● **DIRECTIONS FOR THIS TASK**
Present every item below as a Markdown table with two columns, "No." for the row number and "Edit" for the line, and leave out any blank lines.

══ DATA SUPPLIED ══

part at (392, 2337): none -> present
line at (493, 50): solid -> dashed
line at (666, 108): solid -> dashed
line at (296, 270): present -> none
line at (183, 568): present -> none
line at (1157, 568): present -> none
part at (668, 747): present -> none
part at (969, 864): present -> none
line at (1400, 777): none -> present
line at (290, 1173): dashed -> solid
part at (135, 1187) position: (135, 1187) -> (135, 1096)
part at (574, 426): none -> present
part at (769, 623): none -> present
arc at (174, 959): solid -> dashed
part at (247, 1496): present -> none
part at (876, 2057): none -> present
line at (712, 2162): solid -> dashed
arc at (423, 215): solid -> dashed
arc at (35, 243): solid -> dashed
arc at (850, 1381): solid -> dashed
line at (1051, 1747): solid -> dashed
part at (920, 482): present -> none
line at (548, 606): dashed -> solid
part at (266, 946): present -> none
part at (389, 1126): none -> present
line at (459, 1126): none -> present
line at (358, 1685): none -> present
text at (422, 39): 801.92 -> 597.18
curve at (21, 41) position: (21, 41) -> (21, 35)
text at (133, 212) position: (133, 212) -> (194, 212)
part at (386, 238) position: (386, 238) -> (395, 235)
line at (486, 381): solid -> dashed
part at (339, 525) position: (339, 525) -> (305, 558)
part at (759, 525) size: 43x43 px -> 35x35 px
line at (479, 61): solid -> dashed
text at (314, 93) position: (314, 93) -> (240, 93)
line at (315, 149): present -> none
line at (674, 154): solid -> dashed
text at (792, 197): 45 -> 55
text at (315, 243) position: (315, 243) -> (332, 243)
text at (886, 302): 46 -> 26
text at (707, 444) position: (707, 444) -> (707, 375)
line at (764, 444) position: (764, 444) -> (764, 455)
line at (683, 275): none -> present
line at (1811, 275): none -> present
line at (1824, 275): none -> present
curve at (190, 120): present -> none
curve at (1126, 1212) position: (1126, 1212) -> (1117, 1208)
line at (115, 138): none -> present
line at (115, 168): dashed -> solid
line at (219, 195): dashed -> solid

═══

● **OUTPUT OF THE TASK**
| No. | Edit |
|---|---|
| 1 | part at (392, 2337): none -> present |
| 2 | line at (493, 50): solid -> dashed |
| 3 | line at (666, 108): solid -> dashed |
| 4 | line at (296, 270): present -> none |
| 5 | line at (183, 568): present -> none |
| 6 | line at (1157, 568): present -> none |
| 7 | part at (668, 747): present -> none |
| 8 | part at (969, 864): present -> none |
| 9 | line at (1400, 777): none -> present |
| 10 | line at (290, 1173): dashed -> solid |
| 11 | part at (135, 1187) position: (135, 1187) -> (135, 1096) |
| 12 | part at (574, 426): none -> present |
| 13 | part at (769, 623): none -> present |
| 14 | arc at (174, 959): solid -> dashed |
| 15 | part at (247, 1496): present -> none |
| 16 | part at (876, 2057): none -> present |
| 17 | line at (712, 2162): solid -> dashed |
| 18 | arc at (423, 215): solid -> dashed |
| 19 | arc at (35, 243): solid -> dashed |
| 20 | arc at (850, 1381): solid -> dashed |
| 21 | line at (1051, 1747): solid -> dashed |
| 22 | part at (920, 482): present -> none |
| 23 | line at (548, 606): dashed -> solid |
| 24 | part at (266, 946): present -> none |
| 25 | part at (389, 1126): none -> present |
| 26 | line at (459, 1126): none -> present |
| 27 | line at (358, 1685): none -> present |
| 28 | text at (422, 39): 801.92 -> 597.18 |
| 29 | curve at (21, 41) position: (21, 41) -> (21, 35) |
| 30 | text at (133, 212) position: (133, 212) -> (194, 212) |
| 31 | part at (386, 238) position: (386, 238) -> (395, 235) |
| 32 | line at (486, 381): solid -> dashed |
| 33 | part at (339, 525) position: (339, 525) -> (305, 558) |
| 34 | part at (759, 525) size: 43x43 px -> 35x35 px |
| 35 | line at (479, 61): solid -> dashed |
| 36 | text at (314, 93) position: (314, 93) -> (240, 93) |
| 37 | line at (315, 149): present -> none |
| 38 | line at (674, 154): solid -> dashed |
| 39 | text at (792, 197): 45 -> 55 |
| 40 | text at (315, 243) position: (315, 243) -> (332, 243) |
| 41 | text at (886, 302): 46 -> 26 |
| 42 | text at (707, 444) position: (707, 444) -> (707, 375) |
| 43 | line at (764, 444) position: (764, 444) -> (764, 455) |
| 44 | line at (683, 275): none -> present |
| 45 | line at (1811, 275): none -> present |
| 46 | line at (1824, 275): none -> present |
| 47 | curve at (190, 120): present -> none |
| 48 | curve at (1126, 1212) position: (1126, 1212) -> (1117, 1208) |
| 49 | line at (115, 138): none -> present |
| 50 | line at (115, 168): dashed -> solid |
| 51 | line at (219, 195): dashed -> solid |